Gold weakens on global cues and lackustre demand
Mumbai-India (July 2) Gold prices dropped to more than three-months lows at the domestic bullion market here today on consistent selling by stockist and weak local buying interest following bearish global cues. Gold had touched Rs 26,080 last on March 23.
Silver too dipped owing to heavy speculative unwinding amid reduced industrial offtake.
Standard gold (99.5 purity) slumped by Rs 215 to close at Rs 26,080 per 10 grams from Wednesday’s closing level of Rs 26,295.
Pure gold (99.9 purity) also fell by a similar margin to end at Rs 26,230 per 10 grams from Rs 26,445.
Silver (.999 fineness) dipped by Rs 225 to finish at Rs 36,005 per kg compared to Rs 36,230 previously.
On the global front, Gold fell to a four-week low in early trade today, extending losses into a third straight session due to a strong dollar ahead of US jobs data that could support expectations of the Federal Reserve lifting interest rates soon.
Spot gold slid to $1,159.60 an ounce, its lowest since March 18, and was trading 0.7 percent down at $1,161.06 by 1155 GMT.
It has lost about 1 percent in the previous two sessions.
The dollar hit a three-week high against a basket of major currencies, supported by strong U.S.
private employment data on Wednesday and weakness in the euro after Greece defaulted on a loan repayment to the International Monetary Fund.
With US markets closed on Friday for the July 4 Independence Day holiday, monthly non-farm payrolls data will be issued a day earlier than usual, along with durable goods numbers.
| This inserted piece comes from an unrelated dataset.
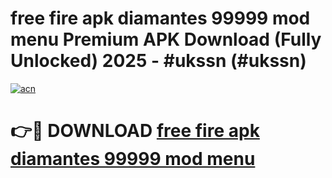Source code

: # free fire apk diamantes 99999 mod menu  Premium APK Download (Fully Unlocked) 2025 - #ukssn (#ukssn)

[![acn](https://github.com/user-attachments/assets/0f9c940e-d8b0-45ae-aac7-cd30a18b3e1c)](https://app.mediaupload.pro?title=free_fire_apk_diamantes_99999_mod_menu_&ref=14F)

# 👉🔴 DOWNLOAD [free fire apk diamantes 99999 mod menu ](https://app.mediaupload.pro?title=free_fire_apk_diamantes_99999_mod_menu_&ref=14F)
A stronger US currency makes dollar-denominated gold more expensive for foreign investors.
“Positive news from the US economy will support the view the Fed will hike rates in September,” Danske Bank senior analyst Jens Pedersen said.
“And given that a September hike is still not priced in by the market, it could certainly weigh on gold.” More encouraging data could prompt the Fed to raise rates sooner rather than later, hurting demand for non-yielding bullion.
Gold prices have been hamstrung by the prospect of higher US interest rates this year, which would increase the opportunity cost of holding the metal.